I had a very close friend named Mandy…I thought :) We did everything together. I thought it was mutual. She later had a mutual friend tell me (in our school cafeteria) I was too possessive. I was shocked and very embarrassed. 15 years later and I still remember it. I was just a really nice kid. I thought I had a good friend.
My point in a nutshell:
She might be needy, she might rely on you for a lot. If that bothers you it would be nice of you to find a gentle way of hinting that. Please don’t just come out of the blue and hurt her feelings (or have someone else do it for you).
I am sure you have the best of intentions but, it hurts when you find out your buddy finds you “obsessive” or “needy”. She seriously might have no idea. She might think it is a mutual bond…

absalom's avatar

@jenandcolin (I’m guessing it’s Jen and not Colin) is probably correct. Several years ago I was also the allegedly possessive / obsessive friend, but really what it came to was that my friend and I had different definitions of friendship and different needs, etc. Things are different now, but of course we’re still close.

Maybe that’s what’s going on here, I don’t know.

Zyx's avatar

Obsessive doesn’t really seem justified. Infatuated maybe?

The_Inquisitor's avatar

Maybe she just doesn’t like to be independent… Perhaps she is just clingy.. I remember back in elementary school, and high school.. friends would always go with each other to the washroom, and hang out with each other even when we’re not doing anything… pretty much follow each other everywhere!

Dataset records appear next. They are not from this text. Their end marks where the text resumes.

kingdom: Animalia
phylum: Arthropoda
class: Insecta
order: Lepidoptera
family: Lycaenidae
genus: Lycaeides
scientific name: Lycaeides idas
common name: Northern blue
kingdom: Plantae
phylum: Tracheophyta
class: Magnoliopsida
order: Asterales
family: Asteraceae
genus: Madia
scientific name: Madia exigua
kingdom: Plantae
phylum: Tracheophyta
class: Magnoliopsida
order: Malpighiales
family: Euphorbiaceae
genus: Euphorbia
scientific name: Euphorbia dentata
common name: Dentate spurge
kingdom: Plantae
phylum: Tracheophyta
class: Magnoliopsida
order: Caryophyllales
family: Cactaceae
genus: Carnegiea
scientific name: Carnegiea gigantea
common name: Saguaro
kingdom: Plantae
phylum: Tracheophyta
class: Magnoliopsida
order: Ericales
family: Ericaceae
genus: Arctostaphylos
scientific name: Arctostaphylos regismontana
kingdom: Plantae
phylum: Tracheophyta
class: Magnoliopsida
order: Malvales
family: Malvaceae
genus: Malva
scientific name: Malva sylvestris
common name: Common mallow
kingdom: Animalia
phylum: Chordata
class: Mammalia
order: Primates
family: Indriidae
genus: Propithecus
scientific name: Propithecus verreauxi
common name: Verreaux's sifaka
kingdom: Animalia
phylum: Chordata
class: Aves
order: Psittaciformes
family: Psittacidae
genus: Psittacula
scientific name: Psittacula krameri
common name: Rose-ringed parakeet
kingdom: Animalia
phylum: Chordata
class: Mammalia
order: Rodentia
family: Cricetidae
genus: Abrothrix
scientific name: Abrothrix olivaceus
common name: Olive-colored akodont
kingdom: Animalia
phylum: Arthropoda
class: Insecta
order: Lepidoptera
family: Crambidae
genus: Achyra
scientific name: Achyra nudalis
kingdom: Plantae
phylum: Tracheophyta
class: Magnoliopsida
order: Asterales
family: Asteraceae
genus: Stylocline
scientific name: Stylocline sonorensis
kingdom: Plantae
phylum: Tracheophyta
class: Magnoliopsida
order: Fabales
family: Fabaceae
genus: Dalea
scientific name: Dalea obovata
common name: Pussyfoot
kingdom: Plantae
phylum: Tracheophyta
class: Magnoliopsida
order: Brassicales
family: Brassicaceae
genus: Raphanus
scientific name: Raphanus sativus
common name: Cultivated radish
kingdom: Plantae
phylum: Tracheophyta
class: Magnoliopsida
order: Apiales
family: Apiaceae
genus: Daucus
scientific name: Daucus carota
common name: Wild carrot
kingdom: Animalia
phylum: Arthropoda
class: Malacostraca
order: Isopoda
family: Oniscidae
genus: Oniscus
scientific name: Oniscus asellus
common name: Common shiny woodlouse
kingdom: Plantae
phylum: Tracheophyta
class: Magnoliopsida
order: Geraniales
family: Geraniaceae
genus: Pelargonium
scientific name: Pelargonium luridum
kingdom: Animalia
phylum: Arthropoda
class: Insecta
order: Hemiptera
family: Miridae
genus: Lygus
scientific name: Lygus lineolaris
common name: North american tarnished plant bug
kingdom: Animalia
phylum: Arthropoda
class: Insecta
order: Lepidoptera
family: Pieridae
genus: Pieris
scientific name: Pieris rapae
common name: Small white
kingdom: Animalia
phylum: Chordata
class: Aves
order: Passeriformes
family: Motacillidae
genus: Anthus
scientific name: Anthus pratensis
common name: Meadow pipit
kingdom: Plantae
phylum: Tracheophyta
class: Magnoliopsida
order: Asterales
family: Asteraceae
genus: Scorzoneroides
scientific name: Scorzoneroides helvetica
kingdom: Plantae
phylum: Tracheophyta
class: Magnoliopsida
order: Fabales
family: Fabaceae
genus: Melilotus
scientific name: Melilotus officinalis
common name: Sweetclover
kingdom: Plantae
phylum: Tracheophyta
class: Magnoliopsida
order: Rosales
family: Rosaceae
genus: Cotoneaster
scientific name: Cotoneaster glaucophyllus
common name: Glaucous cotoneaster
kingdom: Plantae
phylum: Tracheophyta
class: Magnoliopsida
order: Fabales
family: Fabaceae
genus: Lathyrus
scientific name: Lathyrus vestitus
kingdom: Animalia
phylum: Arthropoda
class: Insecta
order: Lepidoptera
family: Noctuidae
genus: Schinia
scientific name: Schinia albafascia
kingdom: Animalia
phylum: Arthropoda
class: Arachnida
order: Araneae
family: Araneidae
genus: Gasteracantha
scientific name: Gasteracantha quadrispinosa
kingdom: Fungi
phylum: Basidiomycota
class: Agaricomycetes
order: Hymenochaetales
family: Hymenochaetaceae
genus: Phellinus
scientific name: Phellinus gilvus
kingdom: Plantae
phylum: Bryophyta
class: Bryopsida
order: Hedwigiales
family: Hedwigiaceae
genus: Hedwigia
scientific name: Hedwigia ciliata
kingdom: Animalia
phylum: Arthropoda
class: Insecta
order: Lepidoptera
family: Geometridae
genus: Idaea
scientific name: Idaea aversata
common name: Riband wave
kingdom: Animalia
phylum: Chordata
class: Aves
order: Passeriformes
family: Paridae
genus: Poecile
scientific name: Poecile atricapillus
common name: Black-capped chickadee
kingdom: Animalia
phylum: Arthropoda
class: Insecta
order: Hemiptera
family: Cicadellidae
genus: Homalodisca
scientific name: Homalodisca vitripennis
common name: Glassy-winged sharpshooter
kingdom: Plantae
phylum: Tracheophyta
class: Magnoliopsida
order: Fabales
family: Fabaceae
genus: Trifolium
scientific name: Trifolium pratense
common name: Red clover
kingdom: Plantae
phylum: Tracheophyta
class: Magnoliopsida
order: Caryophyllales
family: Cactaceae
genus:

I know someone though, on the other hand, who feels as you do. She would think that people were annoying when they wanted to follow her everywhere. example:

friend: “where are you going?”
her: “Home, to study.”
friend: “oh okay.. can I follow you home?”
her: “To do what?...”
friend: “Umm.. watch you study? I have nothing to do at home!”
her: (rolls eyes, deep sigh)

I wouldn’t use the word “obsessive” though.

gondwanalon's avatar

I concur with @curiouscat in that the word “obsessive” doesn’t seem right. How about just plain weird?